ANNA ELIZABETH DICKINSON (October 28, 1842 – October 22, 1932) was an American orator and lecturer, a staunch and renowned advocate for the abolition of slavery and women’s rights. Her parents were Philadelphia Quakers and abolitionists whose home was on the Underground Railroad.
Not yet 14, Dickinson published an essay about the abuse suffered by an abolitionist school teacher in Kentucky in William Lloyd Garrison’s The Liberator. Unlike other Americans, Quakers encouraged women to speak in public. Dickinson gave impassioned speeches on abolition, reconstruction, women’s rights and temperance. Her success led the way for future women speakers. When Dickinson spoke at Cooper Institute in New York City, more than 5,000 attended. She earned a standing ovation in 1864 when she spoke in the House of Representatives, where President Abraham Lincoln and many civic and military leaders were present. Dickinson made as much at $20,000 a year (equivalent of nearly $407,000 in 2018). She gave most of her earnings away to charity, friends and relatives.

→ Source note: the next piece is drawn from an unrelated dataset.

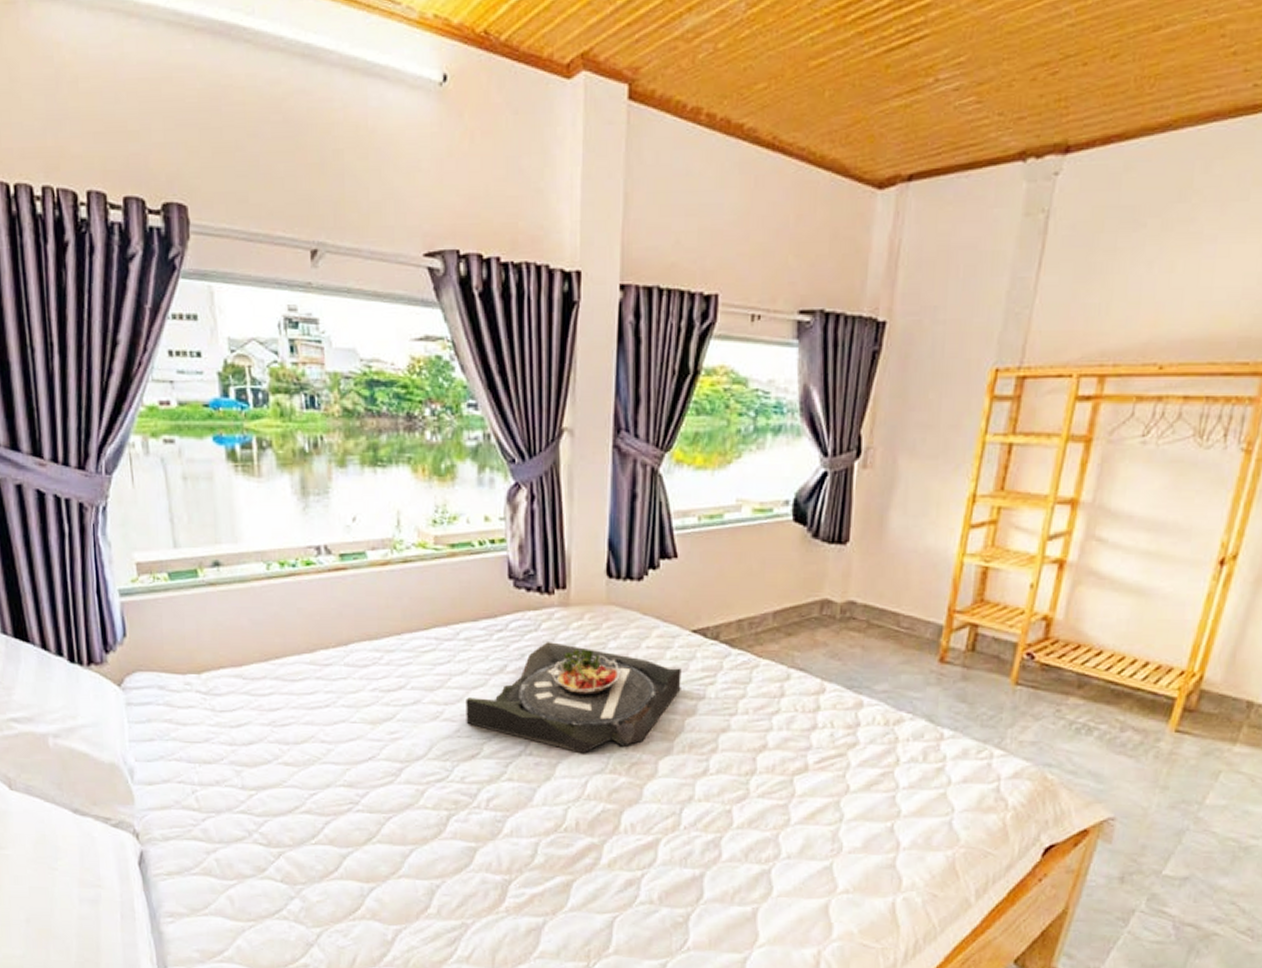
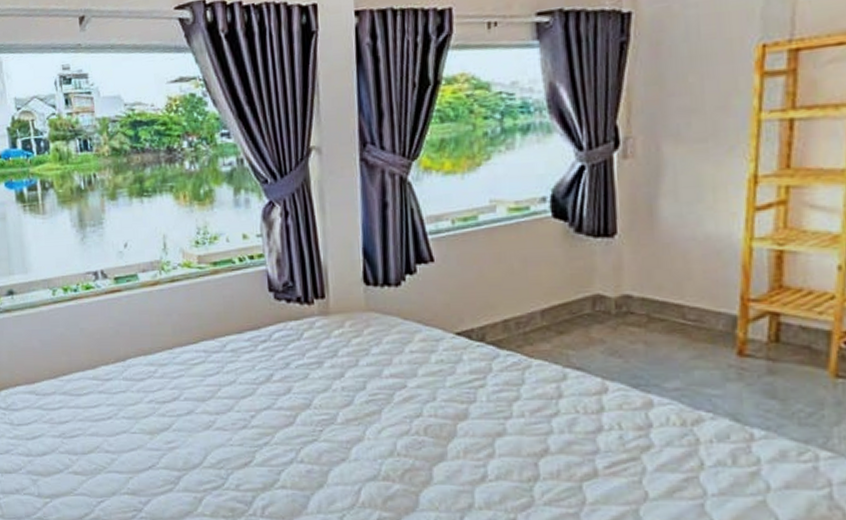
serving tray: present [466,642,682,754] -> none [236,350,450,461]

Offering two ALSs by Dickinson to one ARTHUR BROWN. This may be the Arthur Brown (1843-1906), who entered the U.S. Senate as a Republican when Utah became a state. Brown was the second cousin of future President Calvin Coolidge and a member of Phillips Congregational Church in Salt Lake City. On December 6, 1906, his mistress, Anne Madison Bradley, shot him to death. She claimed he was the father of her children. At the trial, it was revealed that Brown renounced Bradley and her two sons. The sympathetic jury acquitted her.

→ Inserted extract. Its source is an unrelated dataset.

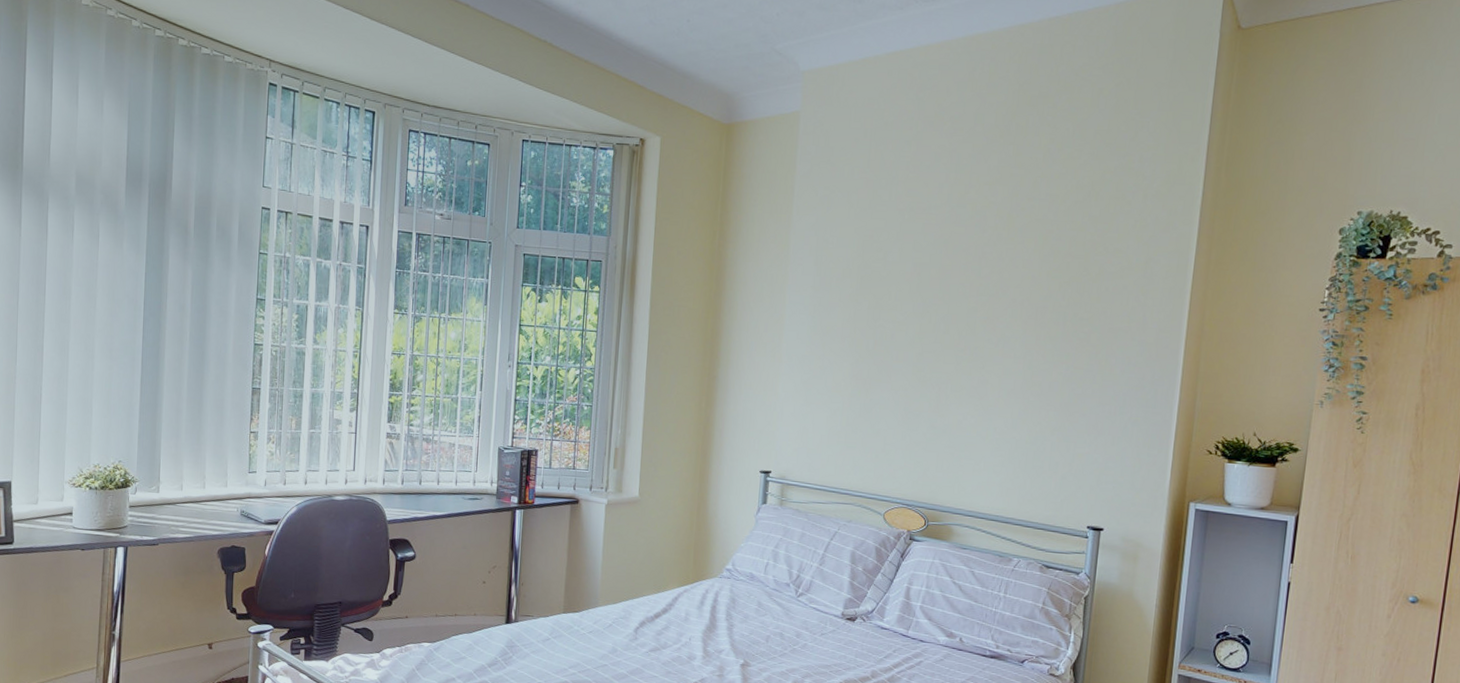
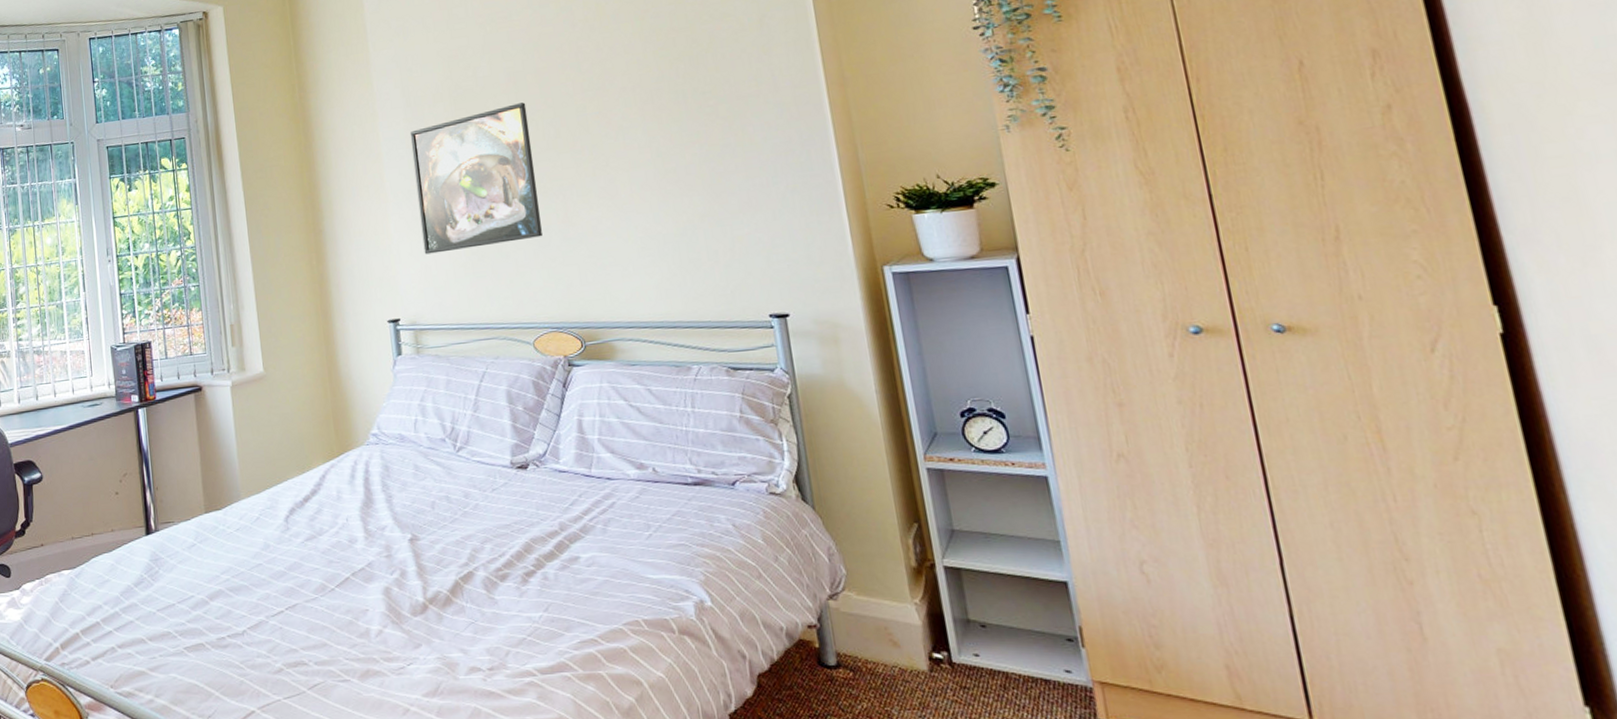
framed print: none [805,293,925,421] -> present [410,102,542,255]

The two ALSs, 5 x 8, 2 ½ pp total, on her ivory toned personal stationary with a monogramed “D” at the top, are written from Atlantic City, NJ, but signed by her as originating from Philadelphia, PA, indicating that they may have been written while she was on a lecture tour. One is dated July 24, and the other Sept. 11, 1871. The letters refer to Dickinson’s speaking engagements.

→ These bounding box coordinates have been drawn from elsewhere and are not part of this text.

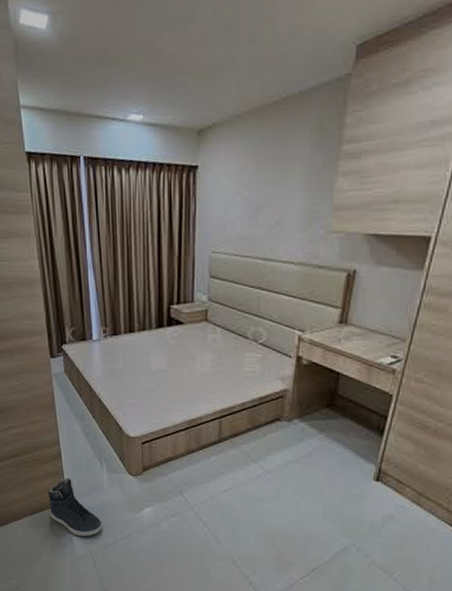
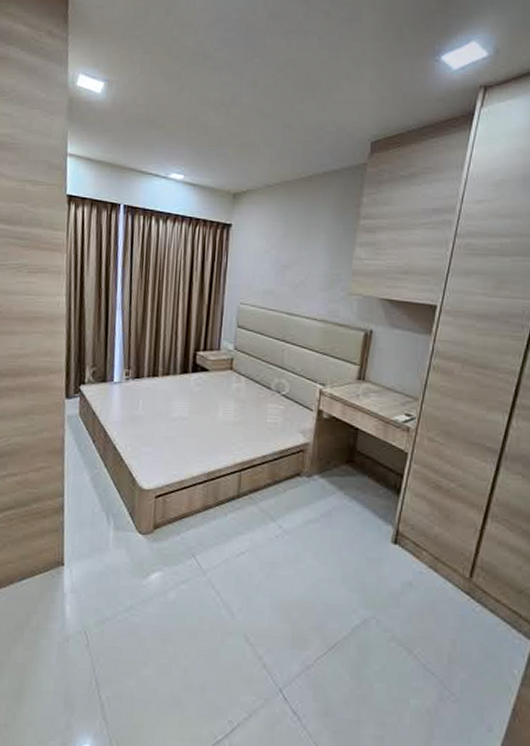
sneaker: present [48,477,102,537] -> none [42,535,102,609]

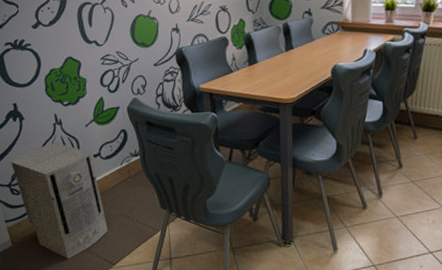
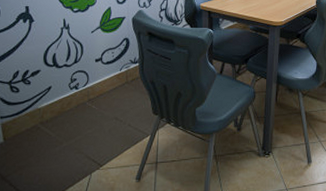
air purifier: present [11,142,108,260] -> none [15,45,100,159]

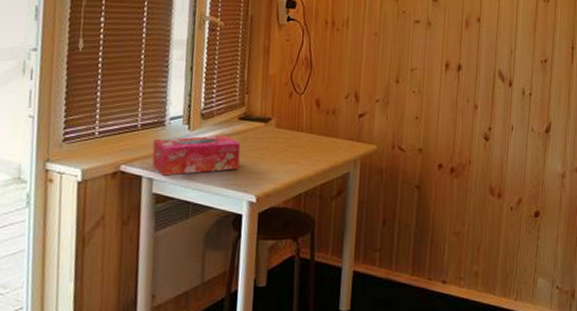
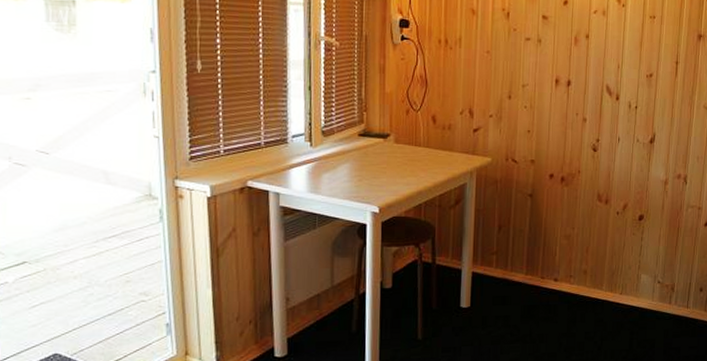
tissue box: present [152,135,241,176] -> none [277,150,362,190]

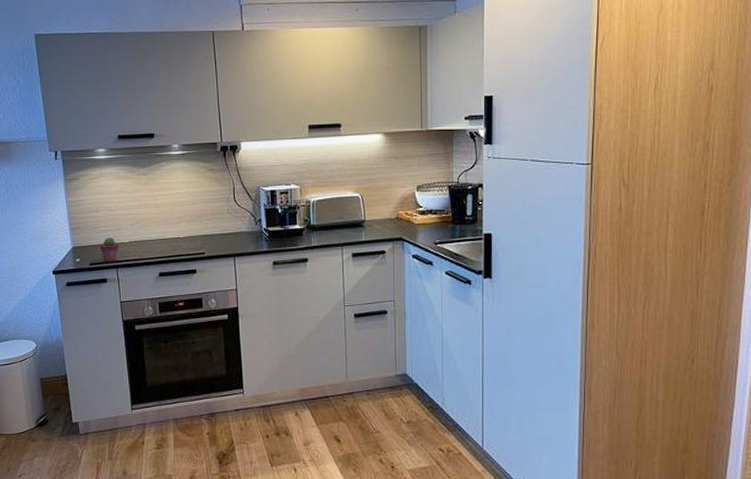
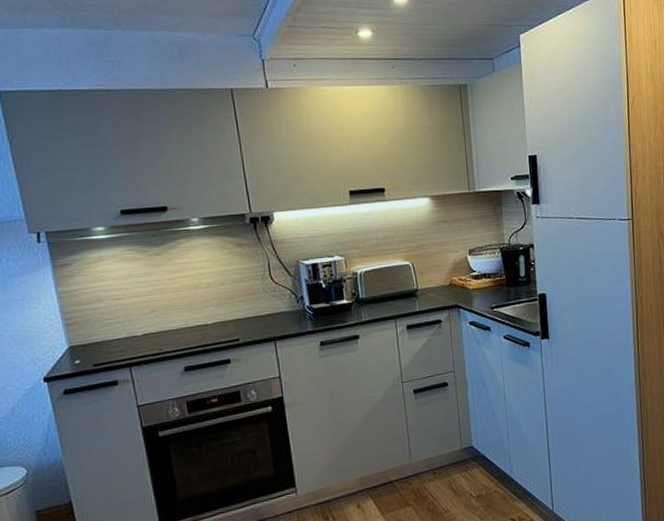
potted succulent: present [99,237,119,263] -> none [105,330,131,362]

In part, “While with you last season, you asked & I promised to return next season. Is that understood? If so, will the evening of November 21…be satisfactory to you?
“…Please do me the favor of an immediate reply as other places must await…”
On September 11, she writes, in part, “…I am exceedingly sorry to trouble you for…a change…owing to some misunderstanding…concerning [historic] Faneuil Hall [Boston] & my second evening there…
“This will bring me to you the 22nd in place of the 21st of November. I hope this will be no inconvenience & will be equally satisfactory.
“Will you please let me have a line from you by return mail…
“Anna E. Dickson, Phil. PA.”
Folds, light toning but overall excellent condition and great examples of this incredible woman.